Exercise: Can you reproduce every one of the lines below character for character, keeping their order and line breaks?

Data to process:
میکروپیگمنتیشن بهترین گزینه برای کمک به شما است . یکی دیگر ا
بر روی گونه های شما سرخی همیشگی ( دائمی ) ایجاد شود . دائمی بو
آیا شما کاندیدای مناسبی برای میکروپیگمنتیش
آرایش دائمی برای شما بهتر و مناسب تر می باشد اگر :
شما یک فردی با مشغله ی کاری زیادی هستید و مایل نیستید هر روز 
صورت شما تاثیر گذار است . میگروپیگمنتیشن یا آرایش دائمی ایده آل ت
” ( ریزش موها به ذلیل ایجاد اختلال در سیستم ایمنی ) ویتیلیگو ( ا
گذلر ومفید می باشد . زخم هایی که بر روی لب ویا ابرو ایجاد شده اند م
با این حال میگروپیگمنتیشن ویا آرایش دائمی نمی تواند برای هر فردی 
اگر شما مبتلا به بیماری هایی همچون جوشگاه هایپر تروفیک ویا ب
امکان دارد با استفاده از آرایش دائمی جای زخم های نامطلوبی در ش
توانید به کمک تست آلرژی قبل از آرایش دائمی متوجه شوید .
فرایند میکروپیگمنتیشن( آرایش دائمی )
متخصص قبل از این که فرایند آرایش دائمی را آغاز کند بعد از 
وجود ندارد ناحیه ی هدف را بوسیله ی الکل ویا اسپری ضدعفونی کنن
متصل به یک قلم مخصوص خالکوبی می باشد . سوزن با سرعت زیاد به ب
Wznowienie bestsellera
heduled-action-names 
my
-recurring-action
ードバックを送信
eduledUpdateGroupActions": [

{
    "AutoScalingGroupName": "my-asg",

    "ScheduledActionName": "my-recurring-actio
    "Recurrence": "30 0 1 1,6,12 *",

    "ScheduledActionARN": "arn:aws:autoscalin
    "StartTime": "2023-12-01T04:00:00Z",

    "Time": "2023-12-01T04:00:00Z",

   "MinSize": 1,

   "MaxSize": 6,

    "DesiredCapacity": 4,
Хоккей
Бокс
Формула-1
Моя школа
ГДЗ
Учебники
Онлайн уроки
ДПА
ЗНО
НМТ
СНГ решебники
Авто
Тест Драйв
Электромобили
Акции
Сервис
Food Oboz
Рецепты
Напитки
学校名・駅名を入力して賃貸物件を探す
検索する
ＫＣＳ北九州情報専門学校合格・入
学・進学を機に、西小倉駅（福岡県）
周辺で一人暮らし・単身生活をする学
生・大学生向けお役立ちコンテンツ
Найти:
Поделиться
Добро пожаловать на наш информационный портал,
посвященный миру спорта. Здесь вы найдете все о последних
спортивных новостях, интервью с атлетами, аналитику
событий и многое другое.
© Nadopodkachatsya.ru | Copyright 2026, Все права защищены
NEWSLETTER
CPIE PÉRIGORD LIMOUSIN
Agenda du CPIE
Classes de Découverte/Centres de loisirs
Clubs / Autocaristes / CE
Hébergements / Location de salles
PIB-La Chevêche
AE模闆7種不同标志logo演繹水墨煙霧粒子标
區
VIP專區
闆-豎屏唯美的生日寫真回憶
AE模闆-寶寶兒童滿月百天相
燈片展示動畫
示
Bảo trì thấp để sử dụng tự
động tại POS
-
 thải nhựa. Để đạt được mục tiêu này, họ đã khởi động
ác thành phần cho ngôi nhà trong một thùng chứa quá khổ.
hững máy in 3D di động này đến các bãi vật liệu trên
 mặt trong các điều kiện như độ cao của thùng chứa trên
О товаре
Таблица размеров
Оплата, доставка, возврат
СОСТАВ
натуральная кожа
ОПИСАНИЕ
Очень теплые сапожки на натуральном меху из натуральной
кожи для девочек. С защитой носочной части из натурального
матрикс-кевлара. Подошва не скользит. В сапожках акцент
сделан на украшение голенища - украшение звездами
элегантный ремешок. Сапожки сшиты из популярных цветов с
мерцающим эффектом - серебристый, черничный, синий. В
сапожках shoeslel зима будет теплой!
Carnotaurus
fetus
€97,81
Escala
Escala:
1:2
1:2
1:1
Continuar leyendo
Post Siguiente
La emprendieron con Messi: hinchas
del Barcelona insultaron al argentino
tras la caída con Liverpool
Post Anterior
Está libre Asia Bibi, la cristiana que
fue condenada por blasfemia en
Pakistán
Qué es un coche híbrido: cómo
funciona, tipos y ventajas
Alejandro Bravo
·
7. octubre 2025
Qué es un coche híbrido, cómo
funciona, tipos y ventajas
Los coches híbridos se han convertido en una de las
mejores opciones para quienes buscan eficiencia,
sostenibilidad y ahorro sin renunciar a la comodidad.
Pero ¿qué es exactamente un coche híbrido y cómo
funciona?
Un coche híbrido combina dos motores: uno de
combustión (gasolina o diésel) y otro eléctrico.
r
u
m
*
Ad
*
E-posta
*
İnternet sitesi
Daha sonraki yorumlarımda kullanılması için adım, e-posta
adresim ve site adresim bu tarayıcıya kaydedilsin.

Solution to this task:
میکروپیگمنتیشن بهترین گزینه برای کمک به شما است . یکی دیگر ا
بر روی گونه های شما سرخی همیشگی ( دائمی ) ایجاد شود . دائمی بو
آیا شما کاندیدای مناسبی برای میکروپیگمنتیش
آرایش دائمی برای شما بهتر و مناسب تر می باشد اگر :
شما یک فردی با مشغله ی کاری زیادی هستید و مایل نیستید هر روز 
صورت شما تاثیر گذار است . میگروپیگمنتیشن یا آرایش دائمی ایده آل ت
” ( ریزش موها به ذلیل ایجاد اختلال در سیستم ایمنی ) ویتیلیگو ( ا
گذلر ومفید می باشد . زخم هایی که بر روی لب ویا ابرو ایجاد شده اند م
با این حال میگروپیگمنتیشن ویا آرایش دائمی نمی تواند برای هر فردی 
اگر شما مبتلا به بیماری هایی همچون جوشگاه هایپر تروفیک ویا ب
امکان دارد با استفاده از آرایش دائمی جای زخم های نامطلوبی در ش
توانید به کمک تست آلرژی قبل از آرایش دائمی متوجه شوید .
فرایند میکروپیگمنتیشن( آرایش دائمی )
متخصص قبل از این که فرایند آرایش دائمی را آغاز کند بعد از 
وجود ندارد ناحیه ی هدف را بوسیله ی الکل ویا اسپری ضدعفونی کنن
متصل به یک قلم مخصوص خالکوبی می باشد . سوزن با سرعت زیاد به ب
Wznowienie bestsellera
heduled-action-names 
my
-recurring-action
ードバックを送信
eduledUpdateGroupActions": [

{
    "AutoScalingGroupName": "my-asg",

    "ScheduledActionName": "my-recurring-actio
    "Recurrence": "30 0 1 1,6,12 *",

    "ScheduledActionARN": "arn:aws:autoscalin
    "StartTime": "2023-12-01T04:00:00Z",

    "Time": "2023-12-01T04:00:00Z",

   "MinSize": 1,

   "MaxSize": 6,

    "DesiredCapacity": 4,
Хоккей
Бокс
Формула-1
Моя школа
ГДЗ
Учебники
Онлайн уроки
ДПА
ЗНО
НМТ
СНГ решебники
Авто
Тест Драйв
Электромобили
Акции
Сервис
Food Oboz
Рецепты
Напитки
学校名・駅名を入力して賃貸物件を探す
検索する
ＫＣＳ北九州情報専門学校合格・入
学・進学を機に、西小倉駅（福岡県）
周辺で一人暮らし・単身生活をする学
生・大学生向けお役立ちコンテンツ
Найти:
Поделиться
Добро пожаловать на наш информационный портал,
посвященный миру спорта. Здесь вы найдете все о последних
спортивных новостях, интервью с атлетами, аналитику
событий и многое другое.
© Nadopodkachatsya.ru | Copyright 2026, Все права защищены
NEWSLETTER
CPIE PÉRIGORD LIMOUSIN
Agenda du CPIE
Classes de Découverte/Centres de loisirs
Clubs / Autocaristes / CE
Hébergements / Location de salles
PIB-La Chevêche
AE模闆7種不同标志logo演繹水墨煙霧粒子标
區
VIP專區
闆-豎屏唯美的生日寫真回憶
AE模闆-寶寶兒童滿月百天相
燈片展示動畫
示
Bảo trì thấp để sử dụng tự
động tại POS
-
 thải nhựa. Để đạt được mục tiêu này, họ đã khởi động
ác thành phần cho ngôi nhà trong một thùng chứa quá khổ.
hững máy in 3D di động này đến các bãi vật liệu trên
 mặt trong các điều kiện như độ cao của thùng chứa trên
О товаре
Таблица размеров
Оплата, доставка, возврат
СОСТАВ
натуральная кожа
ОПИСАНИЕ
Очень теплые сапожки на натуральном меху из натуральной
кожи для девочек. С защитой носочной части из натурального
матрикс-кевлара. Подошва не скользит. В сапожках акцент
сделан на украшение голенища - украшение звездами
элегантный ремешок. Сапожки сшиты из популярных цветов с
мерцающим эффектом - серебристый, черничный, синий. В
сапожках shoeslel зима будет теплой!
Carnotaurus
fetus
€97,81
Escala
Escala:
1:2
1:2
1:1
Continuar leyendo
Post Siguiente
La emprendieron con Messi: hinchas
del Barcelona insultaron al argentino
tras la caída con Liverpool
Post Anterior
Está libre Asia Bibi, la cristiana que
fue condenada por blasfemia en
Pakistán
Qué es un coche híbrido: cómo
funciona, tipos y ventajas
Alejandro Bravo
·
7. octubre 2025
Qué es un coche híbrido, cómo
funciona, tipos y ventajas
Los coches híbridos se han convertido en una de las
mejores opciones para quienes buscan eficiencia,
sostenibilidad y ahorro sin renunciar a la comodidad.
Pero ¿qué es exactamente un coche híbrido y cómo
funciona?
Un coche híbrido combina dos motores: uno de
combustión (gasolina o diésel) y otro eléctrico.
r
u
m
*
Ad
*
E-posta
*
İnternet sitesi
Daha sonraki yorumlarımda kullanılması için adım, e-posta
adresim ve site adresim bu tarayıcıya kaydedilsin.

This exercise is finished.